Not surprisingly, he was in the lineup for most of the team's three 15-game streaks. He sparked the first one (12-2-1) in his first game of the season. He was part of the first four games (2-0-2) of the next one, and he returned for the last 13 (9-4-0) one that ended the regular season.
Havlat got into only one game against the St. Louis Blues during the season. They looked dominant against the Sharks, winning all four games by a combined 11-3 score and shutting out San Jose in both trips to St. Louis.
But the reality is the games were close. The only margin beyond two goals was because of an empty-netter, and another gave a second game a two-goal margin. Those games were won thanks to the Blues outscoring the Sharks power play 5-0, with two scores five-on-three.

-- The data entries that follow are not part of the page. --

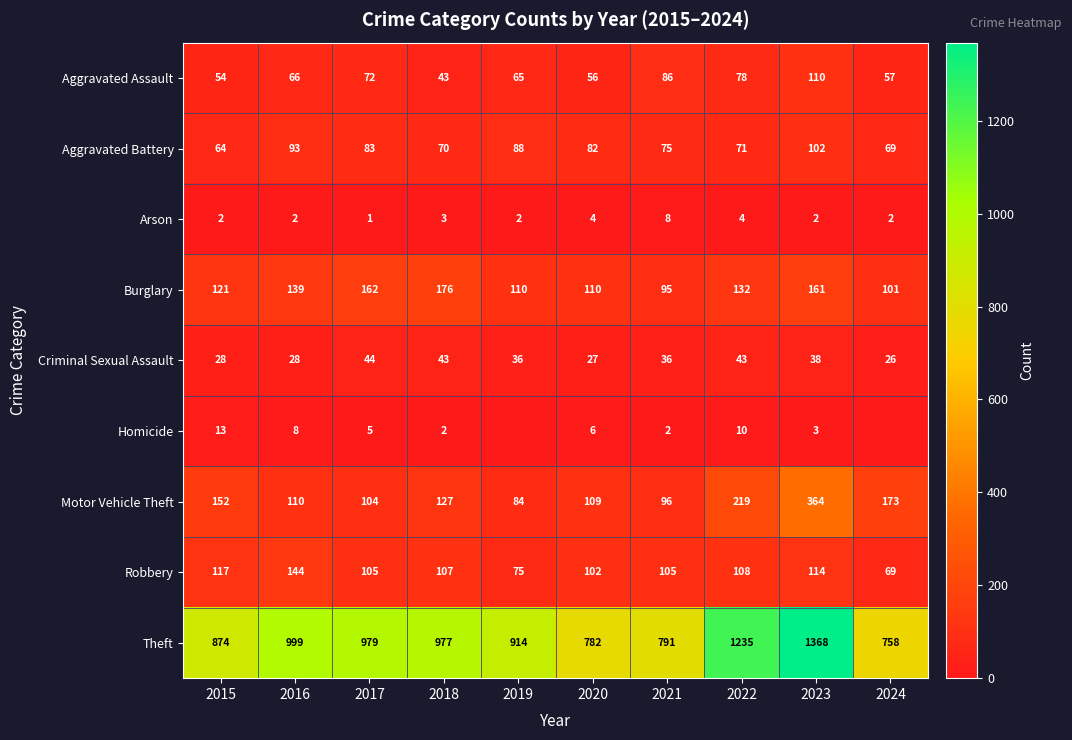

Between 2018 and 2020, which series saw the biggest shift?

Theft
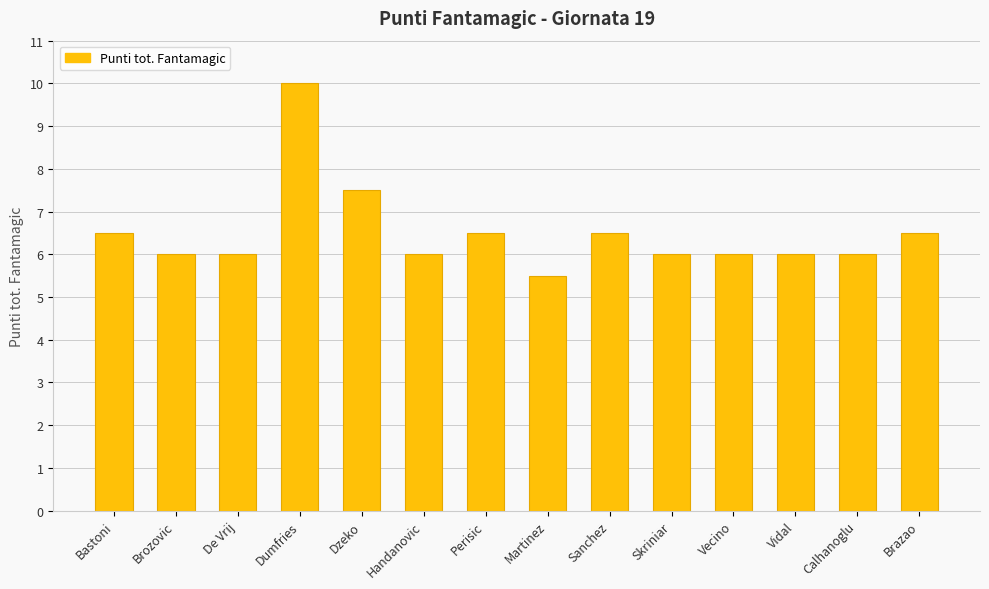

How many series are shown in this chart?

1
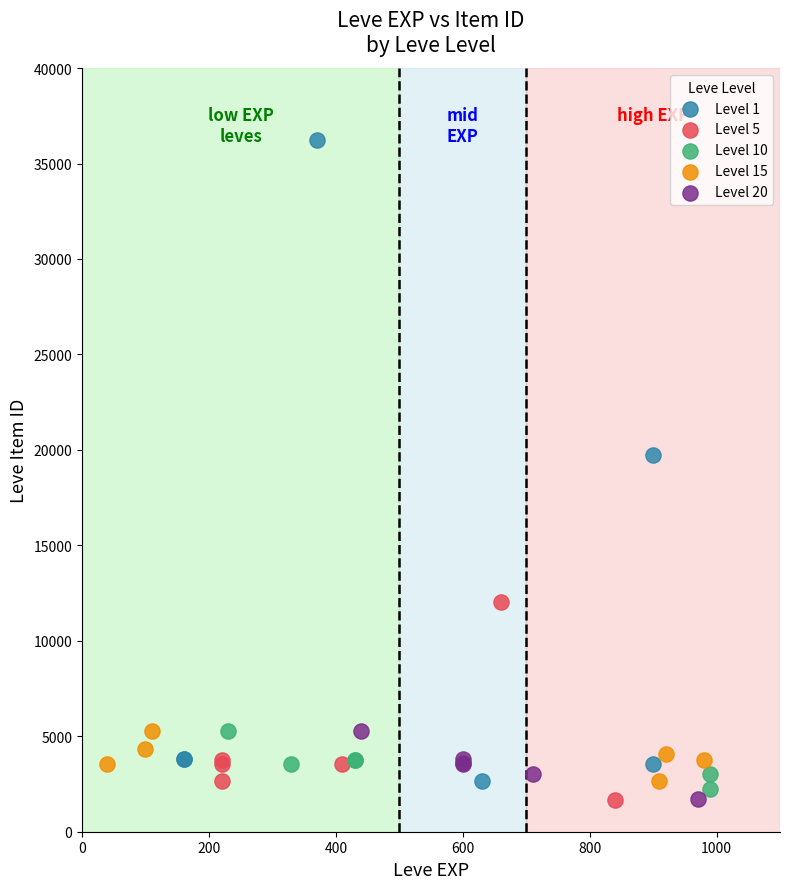

Which series reaches the maximum Y coordinate?

Level 1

In a series with so many factors weighing in on both sides, Havlat looked like the guy who tipped the balance to San Jose in Thursday night's series opener. He scored the first goal just before the midpoint of the game.
San Jose's power play cashed in on its first opportunity. Dan Boyle took a Ryane Clowe feed and fired it off Havlat, giving the trio the first of their two assists or goals each. The Sharks would make it stand through the end of the second period despite giving up more shots (28-23).

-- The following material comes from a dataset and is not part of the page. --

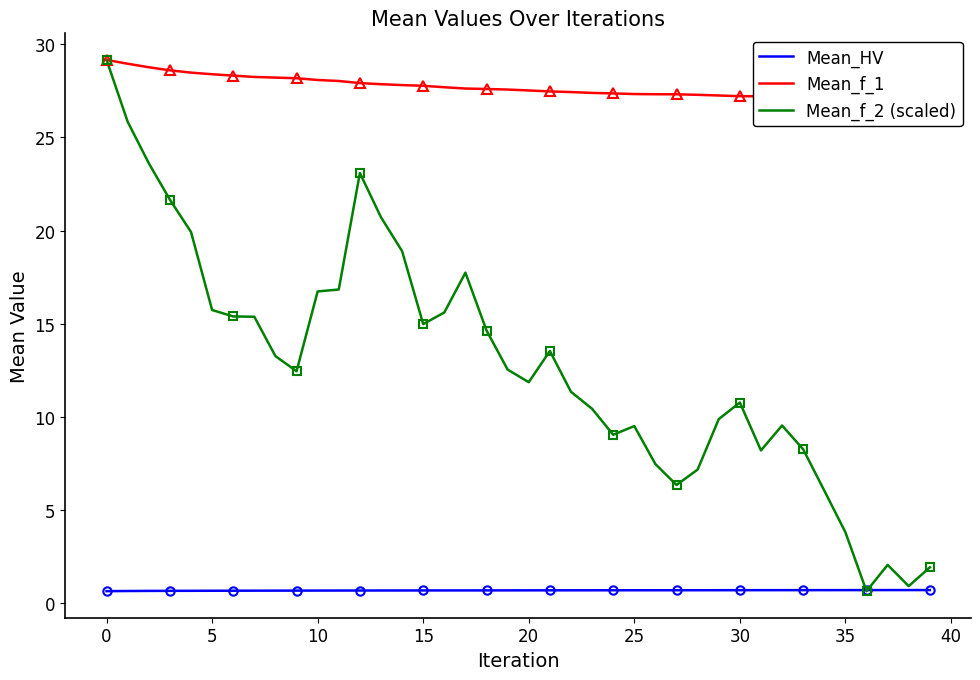

The Mean_f_2 (scaled) series shows 7.0 at 30. True or false?

False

But everything changed quickly in the third: Patrick Berglund scored his first career NHL playoff goal less than a minute in to tie the game. Havlat took a tripping penalty just over five minutes later, and Berglund put the Blues ahead 2-1.
In the final six minutes, Tommy Wingels used his speed to push the play deep, then swung the puck into the slot from behind the goal line. Andrew Desjardins got to the puck and one-timed it home to tie the game.

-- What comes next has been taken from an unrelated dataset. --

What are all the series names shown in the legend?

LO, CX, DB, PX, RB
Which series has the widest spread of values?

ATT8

The first overtime period went back to the style of the opening 20 minutes, with the majority of chances going the Blues' way. They out-shot the Sharks by the same ratio (7-4) but at double the volume (14-8).
Yet Antti Niemi was up to the task.
By the second overtime, San Jose was able to break the St. Louis trap and got three shots in the first three-plus minutes. The third was an off-balance shot by Havlat from the high slot that beat Jaroslav Halak and the Blues for the 3-2 win.
Both teams were 1-for-3 on the power play, but the Blues won most of the other stats: 42-34 in shots, 78-67 in attempts, 21-19 in blocks, 45-42 in faceoffs, 31-26 in hits and 2-3 in giveaways while both teams had seven takeaways.
But Niemi won the goalie duel, and the great play of Havlat, who also had a hit and three blocked shots, was more than St. Louis could handle. If they do not figure out how to counter that line Saturday, this inexperienced team that so prides itself on defending home ice may find itself down two games heading on the road.
Then again, the Sharks have been known to get complacent in these situations. Considering their play in this one, St. Louis should be okay with earning just a split.